Le psaume prolonge cette attitude : « Le jour où je t’ai appelé, tu m’as répondu. » Le psalmiste ne doute pas que Dieu écoute et intervient. Voilà une grande leçon pour notre Carême : Dieu n’est pas indifférent à nos détresses. Il voit, Il entend, Il agit — parfois d’une manière discrète, mais toujours fidèle.
Dans l’Évangile, Jésus nous donne une promesse extraordinaire :
« Demandez, on vous donnera ; cherchez, vous trouverez ; frappez, on vous ouvrira. » Ces trois verbes expriment une prière persévérante. Dieu n’est pas un distributeur automatique qui répond instantanément à nos désirs, mais un Père qui veut entrer en relation avec ses enfants. Jésus insiste : si des parents humains savent donner de bonnes choses à leurs enfants, combien plus le Père céleste donnera-t-il ce qui est bon à ceux qui le lui demandent !
Le Seigneur conclut par la règle d’or : « Tout ce que vous voudriez que les autres fassent pour vous, faites-le pour eux. » La prière véritable ne nous enferme pas sur nous-mêmes ; elle transforme notre cœur pour que nous devenions, à notre tour, instruments de bonté et de miséricorde.

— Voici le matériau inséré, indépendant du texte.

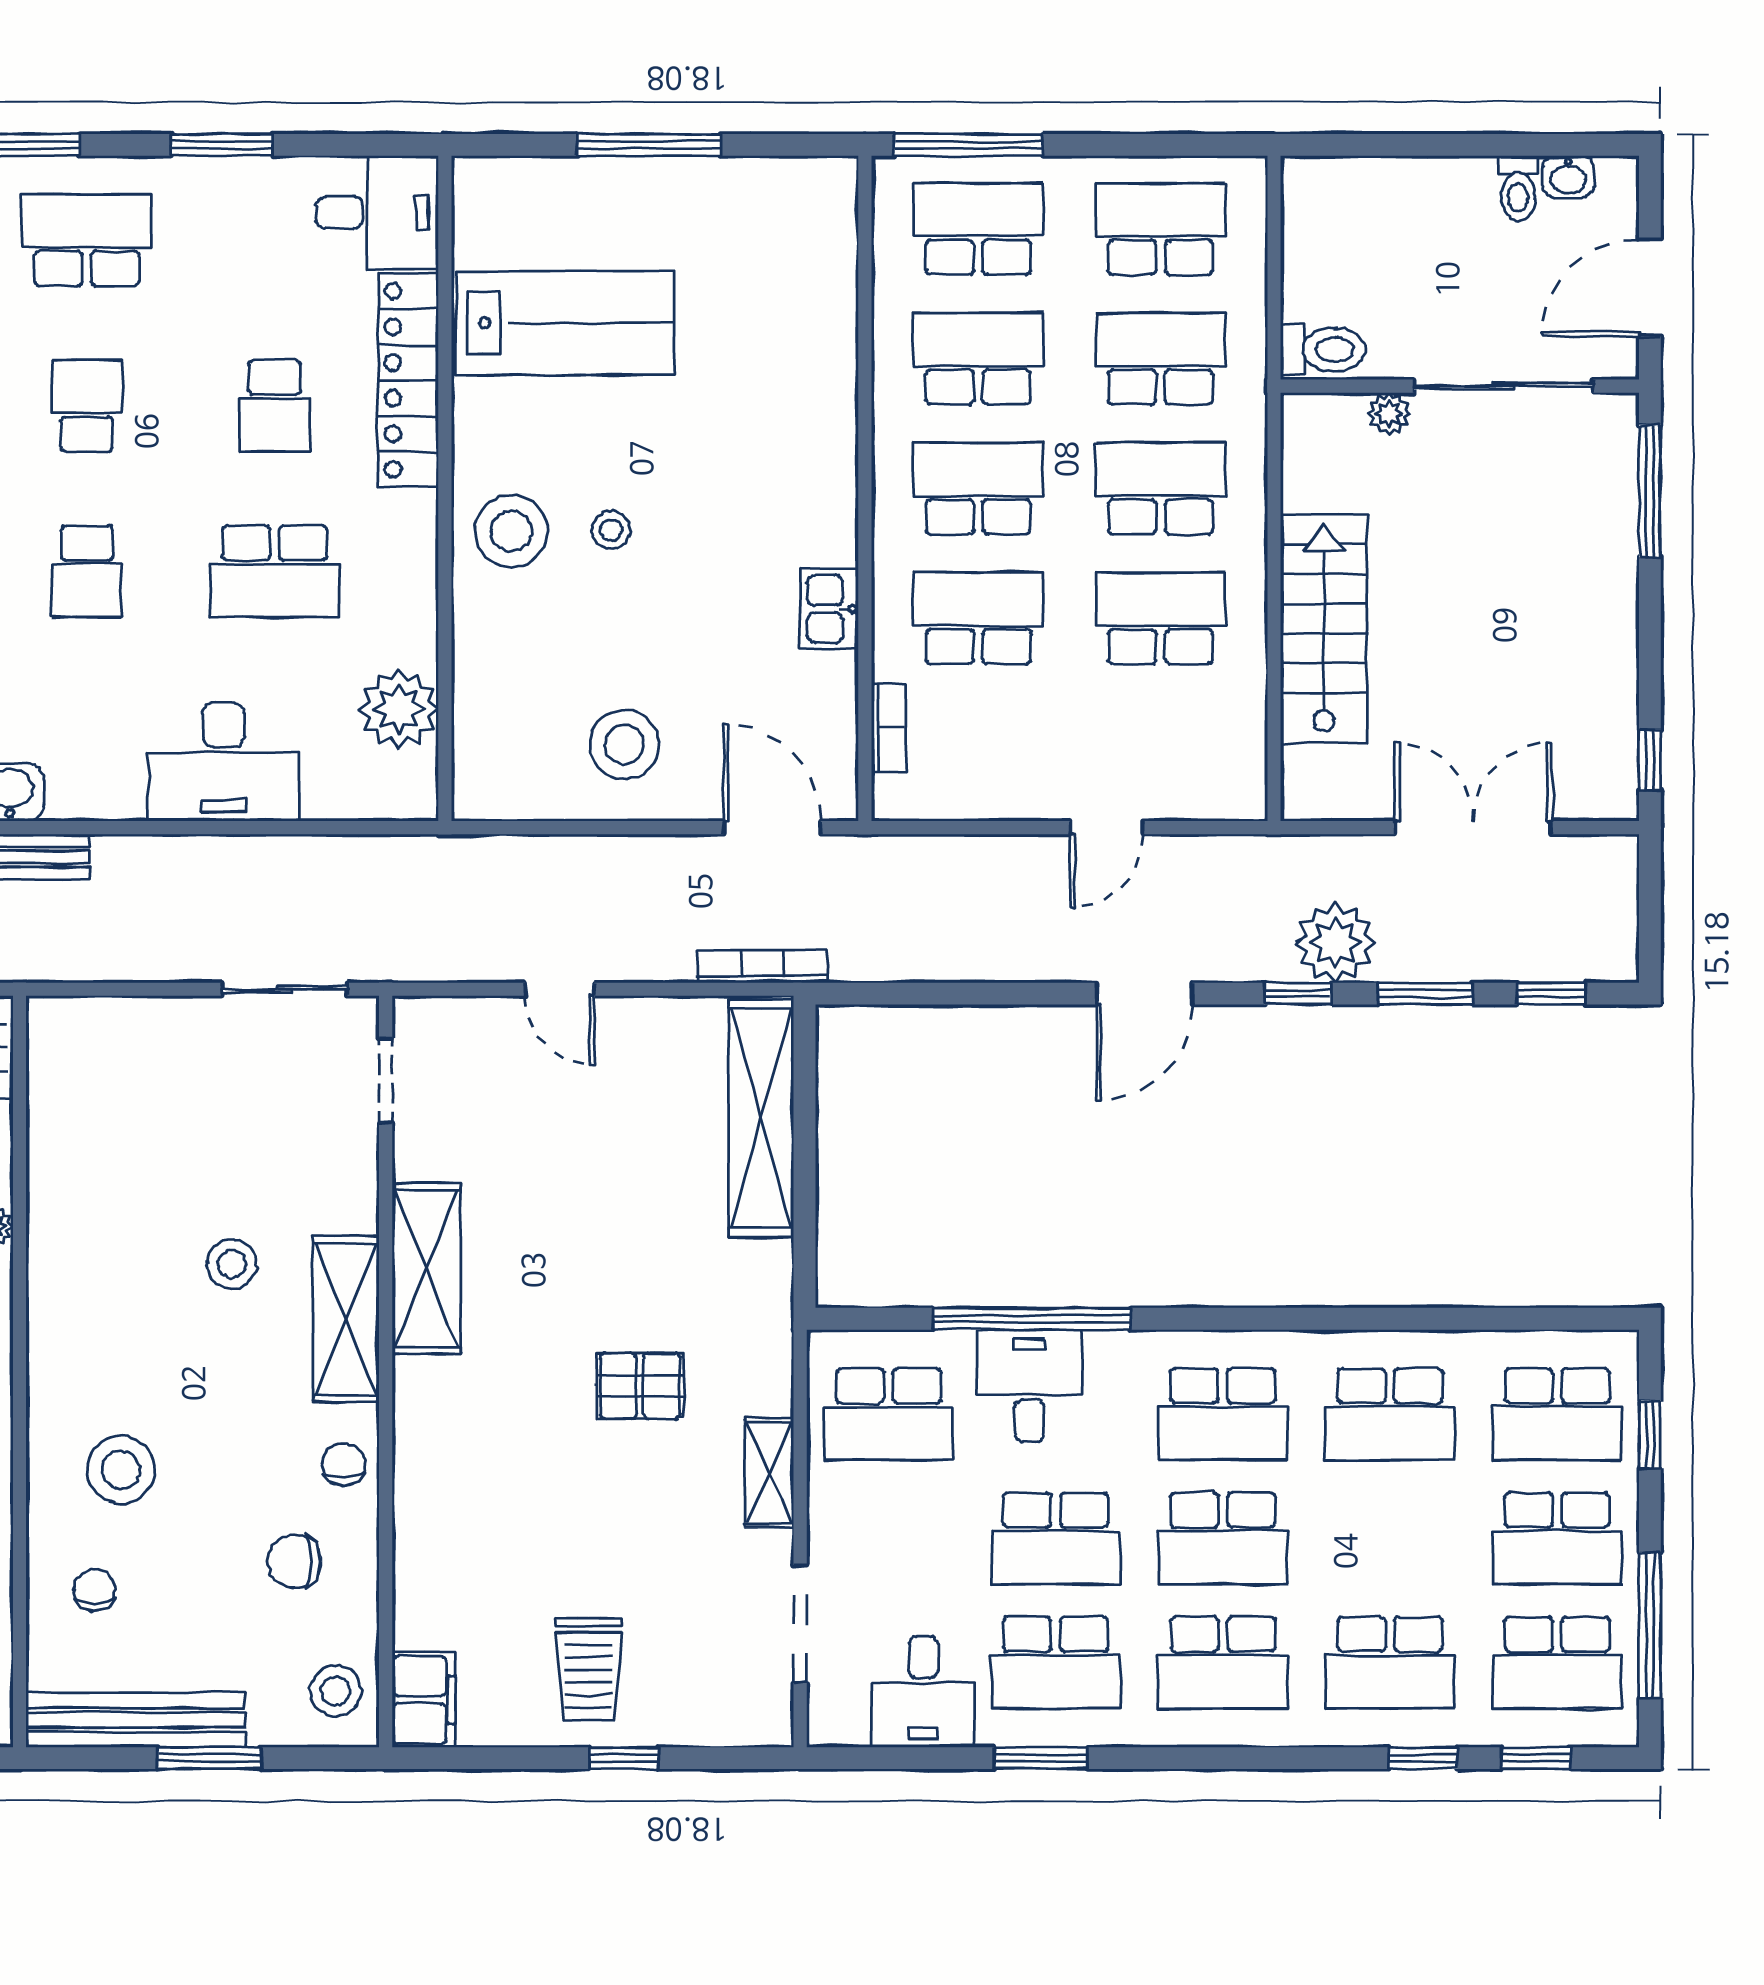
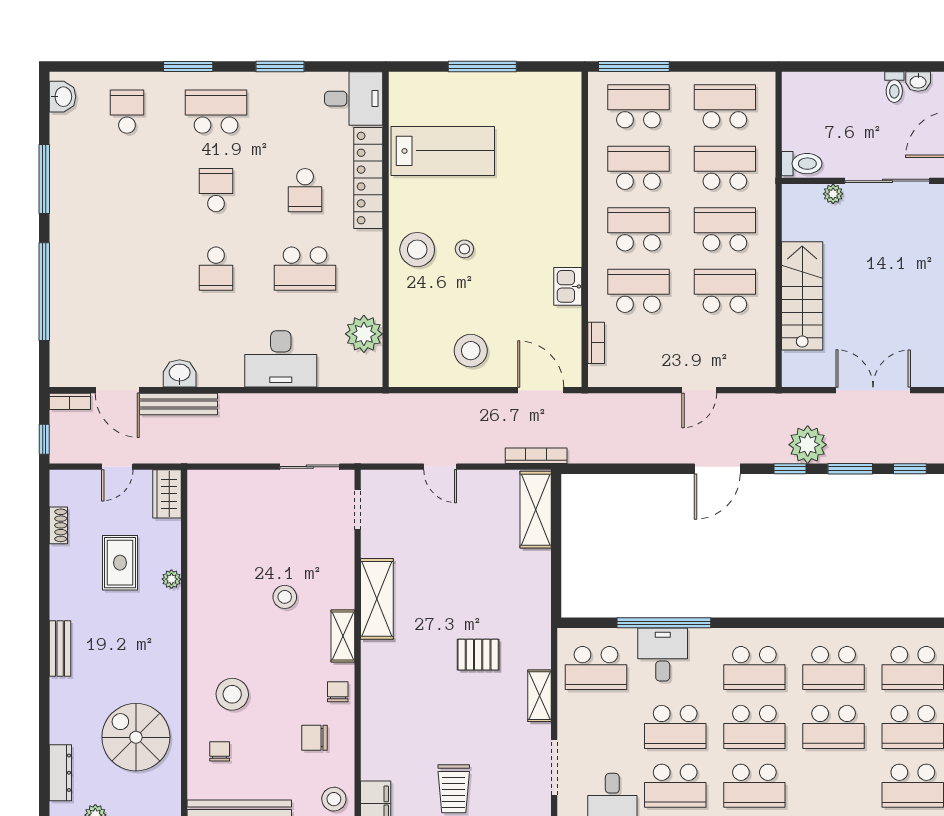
shelving: (761, 1118) -> (536, 510), width x0.68
shelving: (346, 1319) -> (343, 636), width x0.67, depth x0.75
school desk: (1390, 1663) -> (834, 727), moved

Frères et sœurs, pendant le Carême, nous portons tous des intentions : des souffrances, des inquiétudes, des situations familiales difficiles, des combats intérieurs. La Parole de Dieu nous invite aujourd’hui à ne pas nous décourager. Continuons de demander, de chercher, de frapper. Dieu n’est jamais sourd à la prière sincère.
Mais demandons surtout ce qui est vraiment bon : un cœur converti, la foi, la paix, la force d’aimer, la grâce de pardonner. Ce sont les dons qui transforment toute une vie.
Que l’exemple d’Esther nous apprenne l’humilité et la confiance, et que Jésus nous donne la certitude que notre Père céleste veille sur nous. Alors notre prière deviendra source d’espérance pour nous-mêmes et pour ceux que nous portons devant Dieu. Amen.